> **What you need to do**
When you write out the listing below, keep each word exactly as it stands and drop the pictures.

> **Input data**
+++++

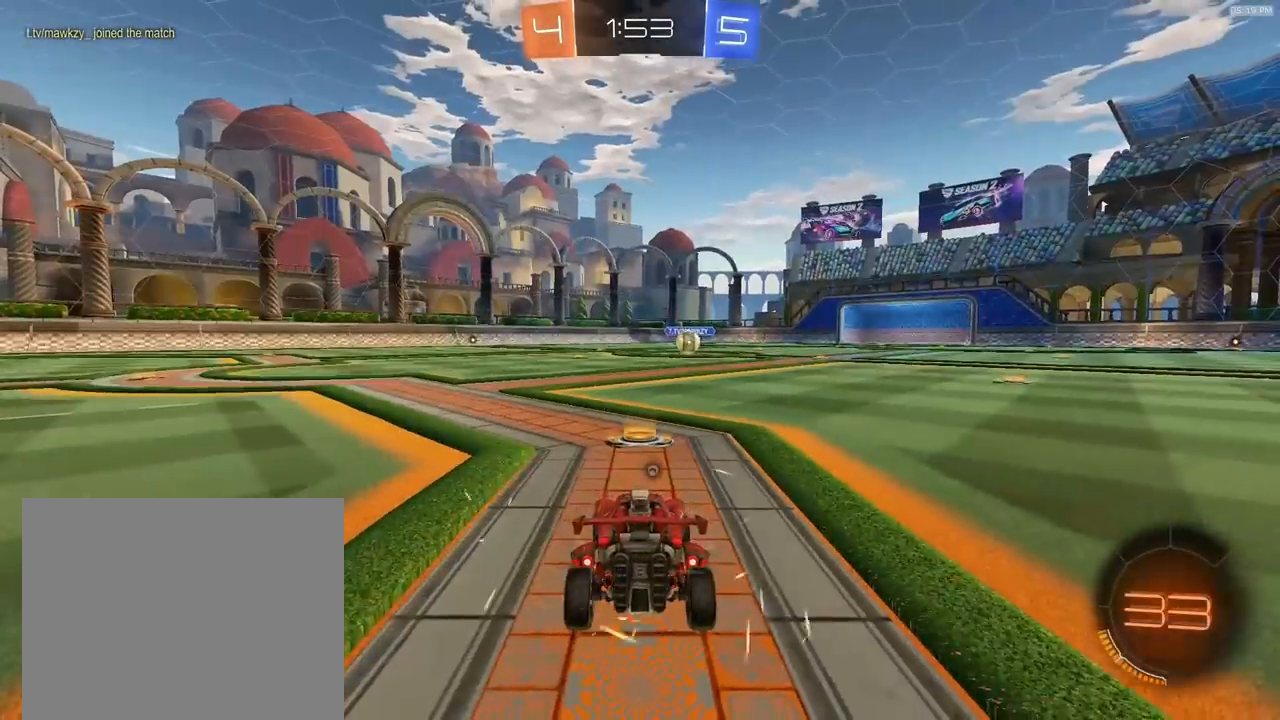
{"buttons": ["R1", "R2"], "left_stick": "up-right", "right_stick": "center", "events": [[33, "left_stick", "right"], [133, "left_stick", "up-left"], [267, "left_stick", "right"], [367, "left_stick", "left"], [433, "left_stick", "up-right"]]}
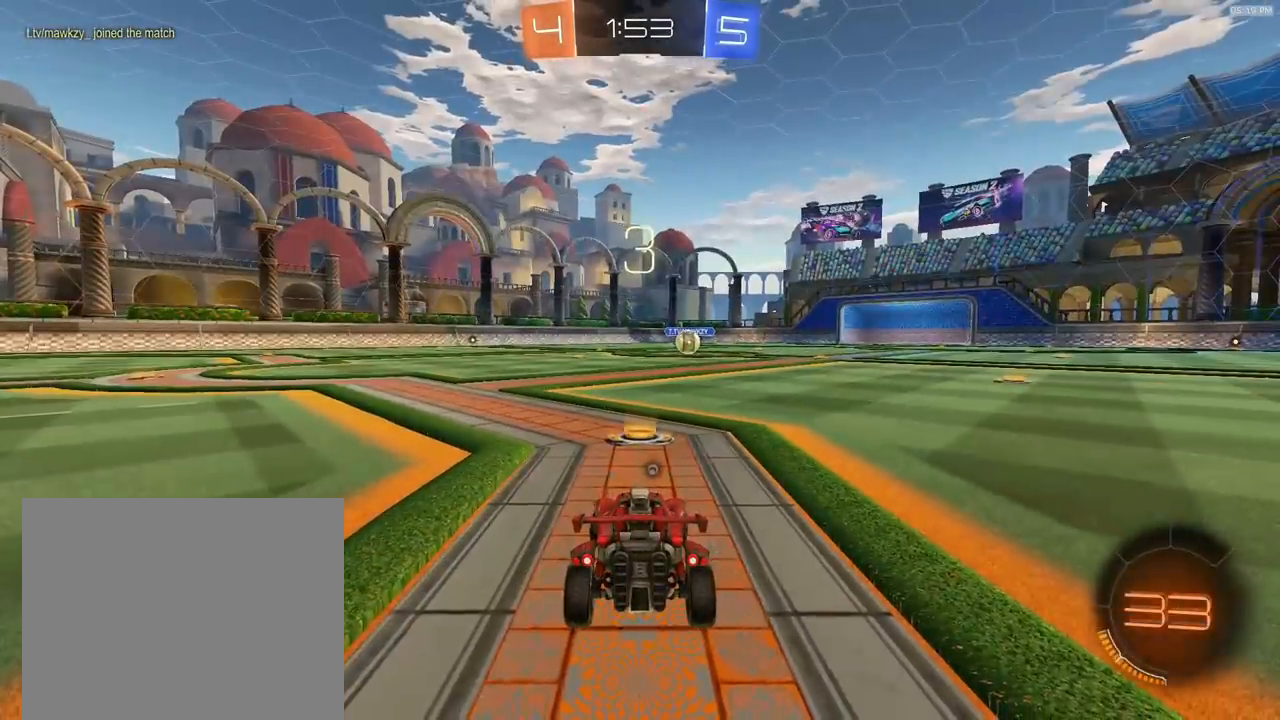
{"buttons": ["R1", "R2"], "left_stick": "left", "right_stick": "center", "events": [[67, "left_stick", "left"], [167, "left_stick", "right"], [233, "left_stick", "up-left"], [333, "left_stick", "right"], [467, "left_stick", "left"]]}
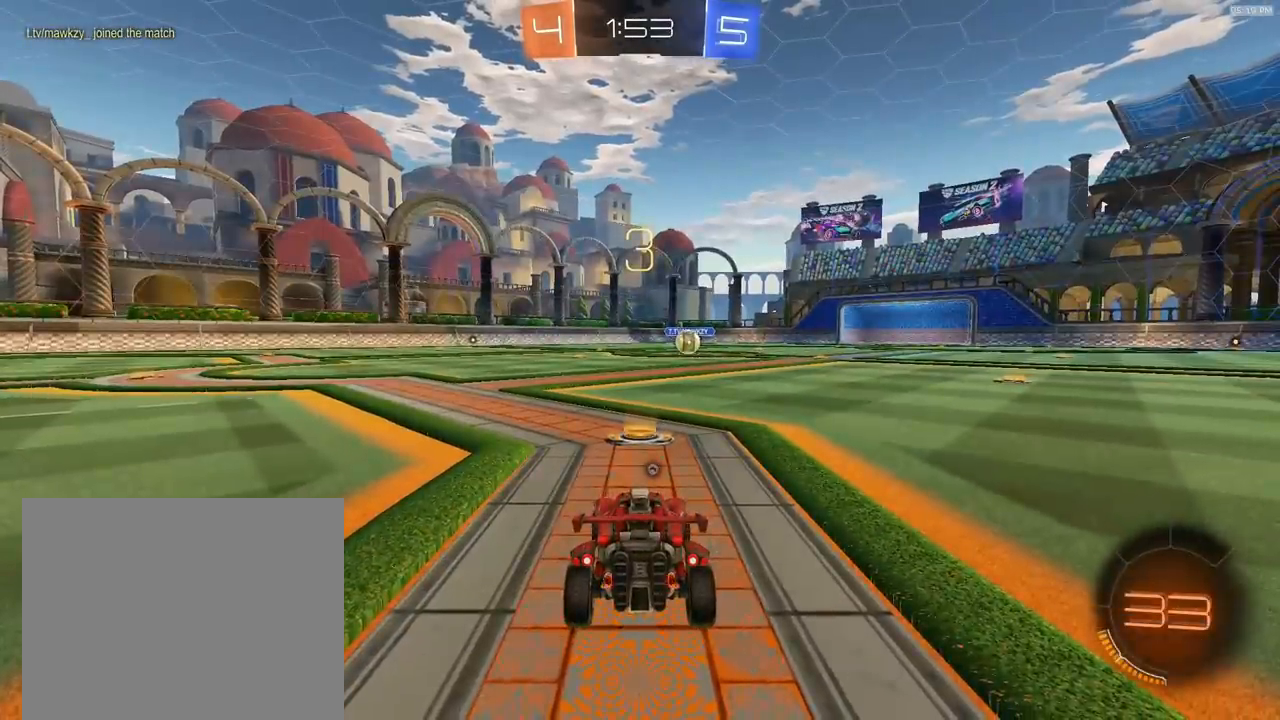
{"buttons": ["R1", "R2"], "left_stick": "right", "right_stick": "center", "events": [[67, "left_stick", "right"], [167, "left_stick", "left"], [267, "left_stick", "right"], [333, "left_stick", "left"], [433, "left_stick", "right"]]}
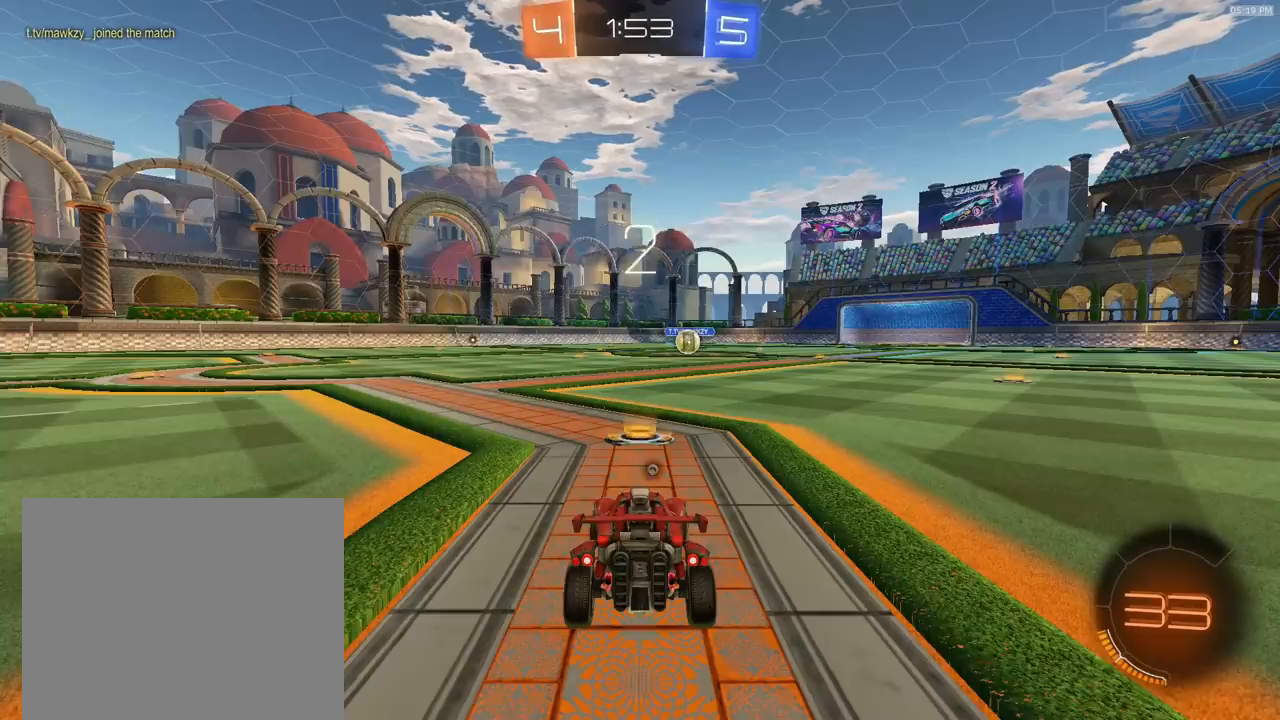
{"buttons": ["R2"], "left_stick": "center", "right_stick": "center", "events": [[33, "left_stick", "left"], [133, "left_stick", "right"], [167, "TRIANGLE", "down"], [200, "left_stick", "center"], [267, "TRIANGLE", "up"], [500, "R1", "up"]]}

+++++

> **Answer for this exercise**
{"buttons": ["R1", "R2"], "left_stick": "up-right", "right_stick": "center", "events": [[33, "left_stick", "right"], [133, "left_stick", "up-left"], [267, "left_stick", "right"], [367, "left_stick", "left"], [433, "left_stick", "up-right"]]}
{"buttons": ["R1", "R2"], "left_stick": "left", "right_stick": "center", "events": [[67, "left_stick", "left"], [167, "left_stick", "right"], [233, "left_stick", "up-left"], [333, "left_stick", "right"], [467, "left_stick", "left"]]}
{"buttons": ["R1", "R2"], "left_stick": "right", "right_stick": "center", "events": [[67, "left_stick", "right"], [167, "left_stick", "left"], [267, "left_stick", "right"], [333, "left_stick", "left"], [433, "left_stick", "right"]]}
{"buttons": ["R2"], "left_stick": "center", "right_stick": "center", "events": [[33, "left_stick", "left"], [133, "left_stick", "right"], [167, "TRIANGLE", "down"], [200, "left_stick", "center"], [267, "TRIANGLE", "up"], [500, "R1", "up"]]}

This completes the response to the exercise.